There is no question that JFK, outside of my sports heroes, was the man who shaped my life. He was young. He was energetic. And he put forth dreams. There was no talk back then, as there was after the assassination, about the so-called affairs and the pill-popping president. This all came after and it seemed false and not fair. He was dead and couldn’t defend himself.
It was easy for those who hated him to put out a lot of garbage. But whether any of that is true, when you take measure of a man, and in Jackie’s case a wonderful woman, you look at their actions and words. They put out great energy in their lifetime and time was kind to them.
We still have the Peace Corps, Special Olympics, Civil Rights advances for men and women and most of all we worked towards peace with the Soviets. The Cold War thawed and then it went away. He pushed and pushed NASA and we did get to the Moon. The New Frontier had begun, and it continues today with President Obama getting elected. I am sure soon a woman will be President. We are still living on the roller coaster of the New Frontier. It is still there somewhere.
I do believe our young searchers in the film found it and hopefully it changes their lives a little bit.
The connection I had with the wonderful people in my film and in researching Jack and Jackie Kennedy was a trip back to an innocent world. Camelot? Maybe it never existed. Maybe it did. But I miss it. And I hope it comes back again. I think it will someday.
“Searching for Camelot” began Production in Greenwich Village on November 22, 2012 and completed principal photography in Washington Square Park on May 29, 2013. The dates are significant as they are the date of JFK’s assassination and the date of his 96th birthday.
The young people in the film who were searching for the meaning of Camelot were cast mostly from the Internet through Craig’s list and Mandy. Some came from word of mouth. The director, Roger Paradiso, did not know any of them prior to the shoot. They met on the second day of shooting.
Their jobs, besides appearing on camera, included doing a lot of the research on the film as well as still photography, editing and other behind the scenes work.
The company shot strictly on location in New York City mostly all in the Village. They used the Half Pint Bar on West Third Street and Thompson as one of their main locations and catering facility. Pedro Hernandez, their cameraman, allowed the company to use his apartment on MacDougal as another prime location.
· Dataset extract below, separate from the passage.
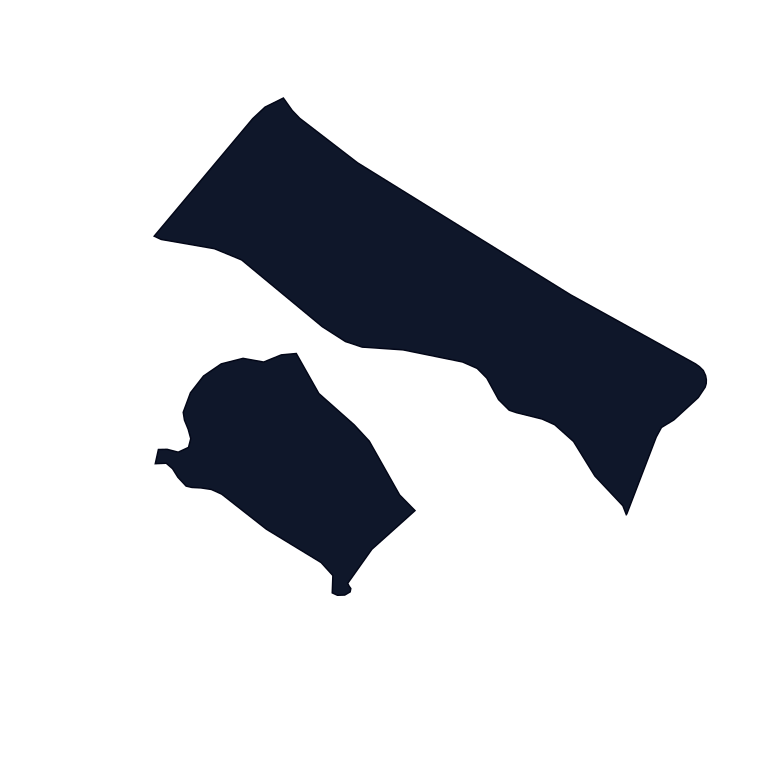 the border of Pulau Pinang, rotated 306°
{"feature_id": "MYS-1139", "entity_name": "Pulau Pinang", "entity_type": "State", "adm_level": 1, "iso_a3": "MYS", "parent_name": "Malaysia", "parent_adm1": "", "projection": "natural_earth1", "projection_center": [100.346, 5.345], "detail": "fine", "context": "isolated", "style": "filled", "palette": "ink", "viewbox_px": 768, "rotation_deg": 306, "n_neighbors": 0, "source": "natural_earth", "source_scale": "10m", "svg_char_len": 1168}
<svg xmlns="http://www.w3.org/2000/svg" viewBox="0 0 768 768"><g transform="rotate(306 384 384)"><path d="M420.8,656.7L425.9,648.8L433.5,608.7L448.9,571.1L451.4,546.1L448.6,532.5L438.7,508.1L436.4,500.7L438.7,485.9L449.2,463.7L451.4,450.2L448.0,434.6L422.8,379.3L401.0,344.6L395.7,327.9L394.1,300.4L400.7,195.9L393.8,167.3L370.0,118.8L368.5,111.2L368.9,111.2L521.5,121.8L538.1,125.0L556.2,134.5L551.3,149.0L549.4,159.6L547.4,232.5L565.8,482.3L583.4,624.3L583.4,629.2L582.6,634.4L579.8,639.3L576.9,642.3L573.8,644.4L570.2,645.7L557.7,646.2L525.3,639.6L511.9,634.0L501.2,635.4L421.6,656.8L420.9,656.7L420.8,656.7ZM321.9,254.9L331.0,273.7L347.2,283.8L357.1,295.1L338.0,336.9L333.4,384.0L329.1,405.7L303.4,461.9L299.8,483.5L243.1,471.3L201.4,471.8L200.0,474.5L199.0,477.4L195.9,478.8L190.2,476.3L185.7,470.5L184.6,464.9L199.0,455.2L202.6,438.1L197.4,374.3L199.5,317.4L197.2,306.3L192.3,296.9L187.4,289.4L185.1,283.9L187.4,272.1L191.2,262.7L191.9,254.4L185.1,245.8L198.4,240.0L203.7,247.0L207.9,257.6L217.8,263.1L226.2,259.8L232.3,252.2L237.5,243.8L243.1,238.2L263.1,232.6L284.4,233.3L304.6,240.5L321.9,254.9Z" fill="#0f172a" stroke="#020617" stroke-width="1.5"/></g></svg>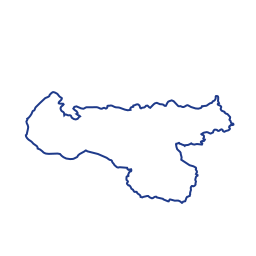 the State of Sachsen, rotated 200°
{"feature_id": "DEU-1601", "entity_name": "Sachsen", "entity_type": "State", "adm_level": 1, "iso_a3": "DEU", "parent_name": "Germany", "parent_adm1": "", "projection": "natural_earth1", "projection_center": [12.997, 50.915], "detail": "fine", "context": "isolated", "style": "outline", "palette": "blue", "viewbox_px": 256, "rotation_deg": 200, "n_neighbors": 0, "source": "natural_earth", "source_scale": "10m", "svg_char_len": 5687}
<svg xmlns="http://www.w3.org/2000/svg" viewBox="0 0 256 256"><g transform="rotate(200 128 128)"><path d="M186.9,120.1L186.3,120.1L185.6,119.8L184.8,118.9L184.4,118.5L182.0,117.9L180.0,118.2L178.5,119.4L177.7,121.7L177.0,122.5L177.7,122.9L179.8,123.1L181.1,123.5L180.5,124.0L180.4,124.8L182.0,126.1L184.3,126.7L186.0,127.5L185.6,129.5L183.8,130.7L178.9,130.4L176.6,130.8L176.0,131.3L174.8,132.7L174.1,133.3L164.3,136.9L163.1,137.0L160.8,136.8L159.6,137.0L158.9,137.4L158.0,138.4L157.3,138.8L156.5,138.8L155.9,138.7L155.4,138.7L154.8,139.3L154.5,140.1L154.8,141.3L154.8,141.7L154.3,142.2L153.6,142.3L151.8,143.3L150.6,143.5L147.8,143.2L146.4,143.3L144.0,144.0L142.8,144.2L137.2,144.2L134.3,144.6L131.8,145.9L132.5,147.1L132.3,148.2L131.4,149.1L130.4,149.7L130.7,150.4L130.7,150.9L130.3,151.2L129.7,151.5L128.6,152.6L127.5,153.4L126.4,153.6L125.0,153.1L124.6,152.7L123.7,151.5L123.3,151.1L122.6,150.9L122.4,151.0L122.4,151.3L122.0,151.6L119.6,153.0L119.3,153.5L118.6,155.1L117.3,155.7L116.3,155.3L115.2,154.7L114.0,154.6L111.9,159.2L111.0,160.5L109.5,161.5L106.2,161.3L104.4,161.8L103.2,162.0L102.1,161.8L101.6,161.5L101.1,161.4L100.6,161.5L100.0,161.8L99.6,165.1L99.2,166.5L98.3,167.4L96.4,168.9L94.3,168.8L88.5,165.9L88.0,165.8L87.4,165.9L86.1,166.5L85.0,166.4L84.0,166.4L83.0,166.7L82.2,167.4L80.8,169.1L80.1,169.7L79.2,169.8L75.9,169.3L71.2,169.5L68.6,170.2L66.4,171.7L65.9,172.9L66.0,173.6L65.9,173.9L64.9,174.1L64.1,174.7L62.3,175.5L61.6,176.1L59.6,179.0L58.9,179.6L58.2,180.0L57.7,180.6L57.5,181.9L56.3,183.2L55.9,184.0L55.7,185.4L55.9,186.4L56.3,187.2L56.3,188.0L55.4,188.5L54.3,188.4L53.7,187.6L52.9,185.3L52.8,184.5L52.5,183.9L51.0,182.5L50.9,182.4L51.0,182.2L51.5,181.9L51.8,181.4L51.8,181.1L51.6,180.8L51.2,180.6L49.3,180.5L48.4,180.3L47.7,179.8L47.5,179.2L47.5,177.8L47.1,177.1L45.9,176.3L42.9,176.2L42.4,175.5L40.7,175.0L39.8,175.1L39.3,175.1L36.5,173.6L35.9,173.3L35.7,173.1L35.4,171.6L35.5,171.2L35.6,170.8L35.4,170.4L34.1,169.7L32.9,168.1L32.3,167.9L30.6,168.0L30.1,167.4L30.1,167.1L30.3,166.9L30.7,166.6L31.3,166.3L32.3,166.0L32.5,165.9L32.6,165.6L32.7,165.0L33.2,164.6L33.3,164.3L33.3,163.5L33.2,163.2L32.2,162.5L32.0,162.2L32.0,161.8L32.1,161.4L32.5,160.7L33.2,159.9L34.6,159.0L35.5,158.2L36.0,157.5L36.7,157.4L37.3,157.5L37.8,157.7L38.3,158.3L38.6,158.6L39.1,158.7L39.7,158.7L40.3,158.2L41.7,156.3L42.7,156.1L43.2,156.3L43.8,156.6L44.1,156.6L45.8,156.2L46.3,155.7L46.7,154.5L46.6,152.9L48.4,151.1L48.7,151.0L49.8,151.0L51.0,151.2L52.5,151.1L52.9,150.9L54.9,149.7L55.6,149.1L56.9,147.3L56.3,147.0L54.9,147.1L54.2,146.8L53.8,146.2L53.4,145.1L53.7,144.0L53.6,143.7L53.2,143.4L52.9,143.3L51.8,143.4L51.8,143.1L51.9,142.7L52.3,141.7L53.0,141.3L53.4,141.3L53.8,141.2L54.8,140.1L54.8,139.9L54.6,139.6L53.6,139.3L52.8,138.6L52.9,137.7L57.5,136.6L58.0,136.4L60.0,135.1L62.2,134.8L62.9,135.1L63.3,135.2L64.5,133.8L65.8,132.6L68.3,131.4L68.5,131.3L68.6,130.6L69.8,131.0L71.2,130.9L73.2,131.1L74.2,130.9L74.5,131.0L74.9,131.5L75.0,131.5L75.5,131.1L76.3,130.2L77.3,129.7L77.3,129.1L76.0,126.8L74.5,124.9L72.7,124.1L71.0,123.4L70.1,122.7L69.5,121.5L67.6,118.8L67.1,116.4L57.4,114.1L53.4,114.4L50.8,114.0L50.5,113.8L50.3,113.5L50.1,112.9L50.2,112.5L50.1,112.2L49.8,111.9L48.7,111.1L48.1,110.2L48.4,108.0L46.5,107.5L46.4,106.9L47.1,106.2L47.4,105.3L47.2,103.0L47.0,102.2L45.8,100.9L45.7,99.2L45.3,98.3L45.2,97.8L45.5,96.9L46.1,96.0L46.8,95.5L47.7,95.5L48.2,95.3L48.3,95.1L48.6,94.2L48.6,93.6L48.5,93.0L47.8,91.7L47.6,91.1L47.6,89.8L47.4,88.0L46.9,87.0L46.9,85.9L46.7,85.4L46.8,85.2L47.8,84.5L48.3,83.8L48.9,83.5L49.2,82.5L49.2,78.8L51.0,77.6L51.2,77.2L51.4,76.4L51.7,76.1L53.7,76.8L55.6,77.0L56.1,76.9L59.3,75.7L63.9,75.3L64.2,75.2L64.4,74.8L64.7,73.0L65.3,72.8L70.3,73.0L71.0,73.4L77.1,72.6L77.3,72.7L77.6,73.0L77.9,73.1L78.3,73.0L79.2,72.5L79.6,72.1L80.8,70.5L81.7,70.1L84.0,70.3L85.8,71.0L87.0,70.5L90.3,68.3L90.8,67.7L92.6,67.5L93.3,68.7L94.1,69.1L95.0,69.4L95.8,69.5L97.2,70.1L98.0,70.9L98.8,70.8L99.2,70.5L100.0,70.2L100.4,70.3L100.9,70.6L102.2,71.7L104.0,72.1L105.7,73.8L106.6,74.3L107.1,74.5L107.8,74.2L108.0,74.2L109.8,75.2L110.0,75.5L110.1,75.8L110.0,76.4L109.8,77.0L109.7,77.5L110.4,78.2L111.7,78.8L112.1,79.7L112.6,81.4L112.6,81.8L112.4,82.2L111.5,82.7L111.2,83.0L111.4,83.5L111.8,83.8L111.9,84.5L111.8,85.3L111.8,86.5L111.5,87.3L111.2,87.7L110.5,88.2L110.3,88.6L110.4,89.4L110.8,90.1L111.1,90.3L112.1,89.3L112.8,89.4L113.1,88.9L113.9,89.0L114.4,89.2L115.2,90.3L122.1,88.4L123.0,88.0L123.6,87.5L124.3,87.4L125.1,87.4L128.0,88.5L128.9,89.2L129.4,89.6L130.1,89.9L131.0,90.5L132.0,91.7L132.8,92.0L134.1,91.8L134.9,91.9L137.8,92.7L147.3,93.3L158.1,92.2L159.2,92.4L159.4,92.5L160.1,92.4L161.1,90.9L164.6,86.9L165.6,85.0L165.7,83.8L166.0,83.2L168.5,80.6L169.2,80.1L171.7,79.0L175.6,78.2L178.6,78.5L180.9,79.2L183.0,80.3L185.4,79.9L193.6,76.6L196.3,75.9L197.6,75.9L199.0,76.1L200.5,76.8L203.2,77.7L205.9,77.8L206.2,78.7L207.5,79.8L211.6,80.9L213.0,81.7L214.4,82.3L217.3,83.0L218.7,83.6L219.7,84.2L220.9,85.2L221.5,86.3L221.0,87.3L221.7,92.8L222.0,94.3L222.1,94.8L223.3,96.5L224.7,97.8L225.7,99.4L225.4,101.7L225.9,102.2L224.8,103.8L224.0,106.0L223.5,108.2L223.4,110.2L223.3,111.3L222.9,111.8L222.4,112.2L222.1,112.7L222.0,113.5L222.0,115.1L221.8,116.0L219.1,121.7L216.0,127.8L213.8,129.8L212.9,131.0L212.9,132.5L211.9,134.6L211.3,135.5L210.7,136.1L209.7,136.3L208.3,136.3L206.0,135.9L203.6,134.4L202.7,134.0L200.5,133.5L200.2,132.9L200.4,131.5L201.5,129.4L201.8,128.4L201.5,127.5L200.7,127.5L197.3,128.6L196.6,128.2L196.9,127.2L197.6,126.0L198.1,125.1L198.2,123.9L198.0,123.1L197.5,122.4L196.8,121.7L196.0,121.2L194.3,120.9L193.5,120.4L192.9,119.8L192.6,118.8L192.2,118.1L191.7,119.2L191.0,119.5L188.7,119.4L186.9,120.1Z" fill="none" stroke="#1e3a8a" stroke-width="2"/></g></svg>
They also shot inside the iconic Bitter End club, the legendary Judson Memorial Church and at the former home of the Living Theater on the lower East Side.
Exterior shooting was done in Washington Square Park as well as other Greenwich Village locations like Café What, MacDougal Street and Bleecker Street.
David Amram, composer of “The Manchurian Candidate” (the original), and many other movies, composed two songs for the film. A jazz piano composition was used in the bar sequence and the mystical horn piece was used at the end of the film.
Two Panasonic HDX200 Cameras were used on most days. They also had one soundman using a dat recorder with several radio mikes and occasionally a boom. That was the basic crew. The Production stills were shot on a Canon DSLR.
Jack Engelhard, the novelist of “Days of the Bitter End”, was actually a door man at the Bitter End in the early sixties. His novel was a great help in learning about the period.
What is history, but a fable agreed upon?